US President Donald Trump (R) gestures as he meets with North Korea's leader Kim Jong Un (L) at the start of their historic US-North Korea summit, at the Capella Hotel on Sentosa island in Singapore on June 12, 2018. - Donald Trump and Kim Jong Un have become on June 12 the first sitting US and North Korean leaders to meet, shake hands and negotiate to end a decades-old nuclear stand-off. (Photo by SAUL LOEB /AFP/Getty Images

President Donald Trump and North Korean leader Kim Jong Un are planning on meeting in Vietnam in late February, according to a source familiar with the matter.

A senior administration official and a second source with knowledge say the current plan is for the second summit between President Trump and North Korean leader Kim Jong Un to be held in the Vietnamese coastal city of Da Nang. The plan is being finalized.

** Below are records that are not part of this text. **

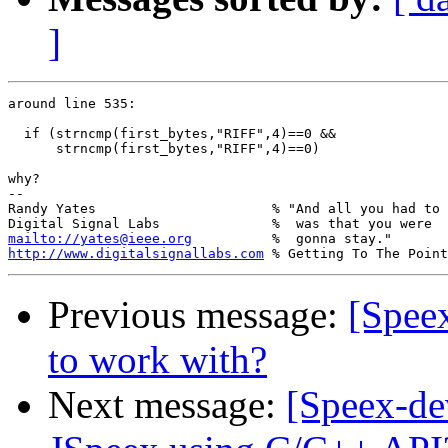
]
around line 535:

  if (strncmp(first_bytes,"RIFF",4)==0 && 

      strncmp(first_bytes,"RIFF",4)==0)

why?

-- 

Randy Yates                      % "And all you had to 
mailto://yates@ieee.org
http://www.digitalsignallabs.com
Previous message:
[Speex
to work with?
Next message:
[Speex-de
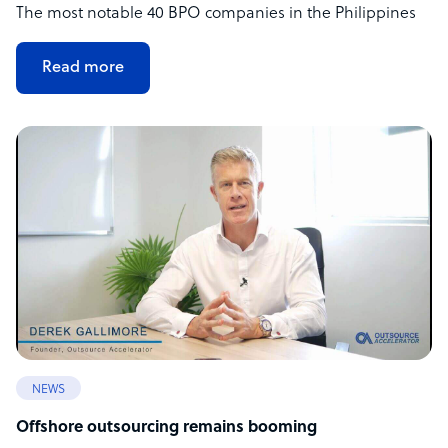
The most notable 40 BPO companies in the Philippines
Read more
NEWS
Offshore outsourcing remains booming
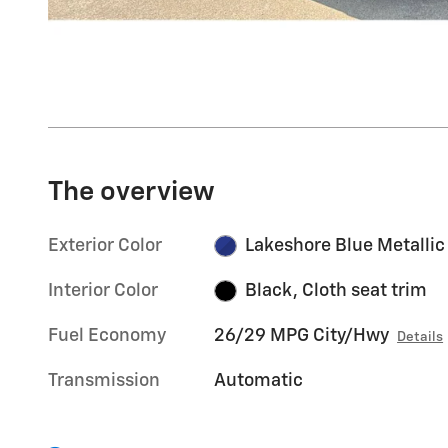
The overview
Exterior Color
Lakeshore Blue Metallic
Interior Color
Black, Cloth seat trim
Fuel Economy
26/29 MPG City/Hwy
Details
Transmission
Automatic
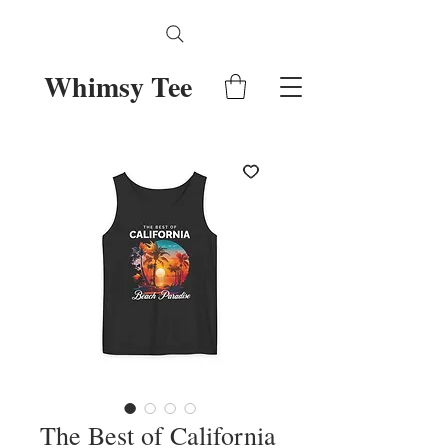
Whimsy Tee
The Best of California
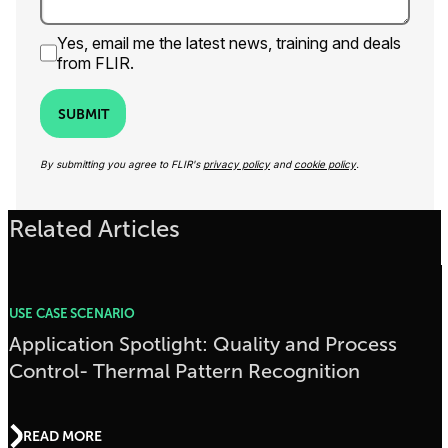
Yes, email me the latest news, training and deals
from FLIR.
SUBMIT
By submitting you agree to FLIR's
privacy policy
and
cookie policy
.
Related Articles
USE CASE SCENARIO
Application Spotlight: Quality and Process
Control- Thermal Pattern Recognition
READ MORE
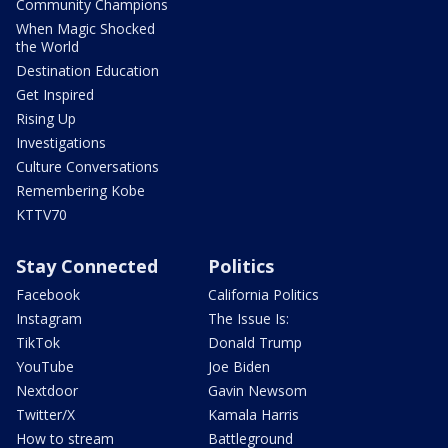
Community Champions
When Magic Shocked
the World
Destination Education
Get Inspired
Rising Up
Investigations
Culture Conversations
Remembering Kobe
KTTV70
Stay Connected
Politics
Facebook
California Politics
Instagram
The Issue Is:
TikTok
Donald Trump
YouTube
Joe Biden
Nextdoor
Gavin Newsom
Twitter/X
Kamala Harris
How to stream
Battleground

Vietnam had been widely believed to be the location. The White House announced the second meeting between the two leaders on January 18 following discussions with Kim Yong Chol, North Korea’s lead negotiator on nuclear talks. The first such meeting between the two leaders happened in June in Singapore.

The source said there are no discussions right now for Trump to meet with Chinese President Xi Jinping around the summit, but the source says Xi is very supportive of the summit.

Trump’s agenda during the summit is still not clear.

On Thursday, the State Department’s top envoy on North Korea said the US is not looking to invade the Hermit Kingdom and seemed to strongly signal that the US would be willing to formally end the Korean War.

“President Trump is ready to end this war,” said Steve Biegun in a speech at Stanford. “It is over. It is done. We are not going to invade North Korea. We are not seeking to topple the North Korean regime.”

Biegun dismissed the prospect that the US would agree to withdraw troops from South Korea as a concession to Kim Jong Un — a move that some were concerned Trump might make.

Trump and Kim’s summit in Singapore ended with a commitment from the North Korean leader to “work toward complete denuclearization of the Korean Peninsula,” but negotiations appear to have stalled since then. Many critics accuse the Trump administration of failing to get Kim to agree to specifics at their first summit.

On Wednesday, Trump publicly rebuked his intelligence officials after they had contradicted several of his foreign policy claims — including on North Korea — during a Senate hearing on Tuesday.

Director of National Intelligence Dan Coats said during the hearing that North Korea “is unlikely to completely give up its nuclear weapons.” CIA Director Gina Haspel said Pyongyang “is committed to developing a long-range nuclear-armed missile that would pose a direct threat to the United States.”

Trump said on Thursday that those same intelligence chiefs told him their comments had been taken out of context and the had been “totally misquoted” and that the administration was all on the same page.

Earlier this month, Trump told reporters: “North Korea, we’re doing very well. And again, no rockets. There’s no rockets. There’s no anything. We’re doing very well.”